A paramedic administering any treatment without first assessing the patient and making his or her own assessment of the patient’s medical condition and the treatment required for that condition would be abrogating his or her professional responsibility and failing to act as a health professional.

Police don’t get to request or direct the type of treatment that paramedics give. They can request paramedic assistance if they think a person in custody needs health care. They don’t get to say what that health care will be so ‘Police requesting sedation by paramedics’ should be ignored. If the paramedic does not think sedation is clinically indicated, they should not administer it. If police demand ‘sedation or indicat[e] it is the alternative to another non-lethal restraint such as a TASER’ and a paramedic does not think sedation is clinically indicated he or she should say so and leave it to the police to decide if they believe they have the right to use alternative force. Weaponizing medical care, in effect giving police a weapon that they do not themselves have, should not be the role of paramedics.

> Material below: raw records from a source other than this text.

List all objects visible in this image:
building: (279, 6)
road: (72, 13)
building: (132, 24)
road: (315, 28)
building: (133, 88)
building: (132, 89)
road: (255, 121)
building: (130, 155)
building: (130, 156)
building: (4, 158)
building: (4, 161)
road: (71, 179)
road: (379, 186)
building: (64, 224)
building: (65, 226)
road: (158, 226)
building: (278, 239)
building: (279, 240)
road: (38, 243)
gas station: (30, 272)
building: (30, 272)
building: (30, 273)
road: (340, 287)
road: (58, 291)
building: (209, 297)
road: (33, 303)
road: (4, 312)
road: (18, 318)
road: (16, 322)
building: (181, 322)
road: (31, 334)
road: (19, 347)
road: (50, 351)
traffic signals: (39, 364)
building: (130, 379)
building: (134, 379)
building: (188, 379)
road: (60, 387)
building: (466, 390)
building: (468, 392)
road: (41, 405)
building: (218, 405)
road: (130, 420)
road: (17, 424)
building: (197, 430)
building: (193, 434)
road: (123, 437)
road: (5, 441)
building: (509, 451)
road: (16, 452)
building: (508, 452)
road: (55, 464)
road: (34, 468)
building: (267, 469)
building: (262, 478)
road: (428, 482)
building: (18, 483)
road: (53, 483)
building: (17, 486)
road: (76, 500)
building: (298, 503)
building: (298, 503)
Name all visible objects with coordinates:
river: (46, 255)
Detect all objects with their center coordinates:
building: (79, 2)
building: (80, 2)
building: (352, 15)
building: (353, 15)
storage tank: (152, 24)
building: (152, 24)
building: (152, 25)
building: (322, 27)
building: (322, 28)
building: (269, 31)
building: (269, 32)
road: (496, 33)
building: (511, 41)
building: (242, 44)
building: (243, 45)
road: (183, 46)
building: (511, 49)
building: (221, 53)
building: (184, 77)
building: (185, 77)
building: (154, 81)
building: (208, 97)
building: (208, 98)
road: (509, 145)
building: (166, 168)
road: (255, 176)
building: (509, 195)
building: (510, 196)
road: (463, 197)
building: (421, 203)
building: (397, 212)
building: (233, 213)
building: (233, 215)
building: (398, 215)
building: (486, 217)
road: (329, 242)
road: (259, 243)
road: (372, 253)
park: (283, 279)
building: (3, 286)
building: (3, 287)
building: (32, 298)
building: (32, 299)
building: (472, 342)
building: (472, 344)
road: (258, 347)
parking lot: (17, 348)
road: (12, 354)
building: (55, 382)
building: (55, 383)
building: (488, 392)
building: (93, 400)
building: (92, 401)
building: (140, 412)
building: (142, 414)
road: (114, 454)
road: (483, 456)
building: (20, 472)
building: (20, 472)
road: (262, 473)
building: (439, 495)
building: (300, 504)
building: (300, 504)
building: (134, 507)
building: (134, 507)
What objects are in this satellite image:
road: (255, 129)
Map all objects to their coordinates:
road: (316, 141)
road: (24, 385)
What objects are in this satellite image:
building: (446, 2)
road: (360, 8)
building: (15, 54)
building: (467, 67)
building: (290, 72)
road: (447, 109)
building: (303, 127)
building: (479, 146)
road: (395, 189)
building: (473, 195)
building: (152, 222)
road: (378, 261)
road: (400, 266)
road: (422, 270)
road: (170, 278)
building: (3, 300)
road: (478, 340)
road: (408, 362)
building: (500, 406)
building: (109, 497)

I cannot see there is any shared responsibility or liability. Each is liable for the decisions they make. If police use force, whether a baton, capsicum spray, a TASER or a firearm they have to account for that decision and are (or we hope they are) accountable to law for that decision. They are entitled to use ‘reasonable’ force in arrest and ‘reasonable force’ if they believe their lives or the lives of others are in danger.

Paramedics are health professionals. They are expected to provide health care. That may involve advocating for patients (including those under arrest) eg by telling police to get off them and stop choking them; if they believe the patient needs transport to hospital they should say so, if they don’t think a patient’s condition warrants a particular treatment they should not give it. If they give treatment that is not indicated by the patient’s clinical position and consent (where the patient is competent to consent) then they can be liable for assault and/or professional misconduct. If they are of the view that the treatment (in this case sedation) is clinically indicated then they should give it and transport the patient to hospital. If they are aware that the patient/prisoner has been subject to violence that should affect their decision making where it is clinically relevant.


Paramedics are health clinicians. Every decision they make with respect to the treatment of a patient should be guided by that role and the ethics that inform health professional practice. They are not there to provide an extra weapon on the police arsenal. A police request to sedate a prisoner is an irrelevant consideration in a paramedic’s determination of treatment that should be administered.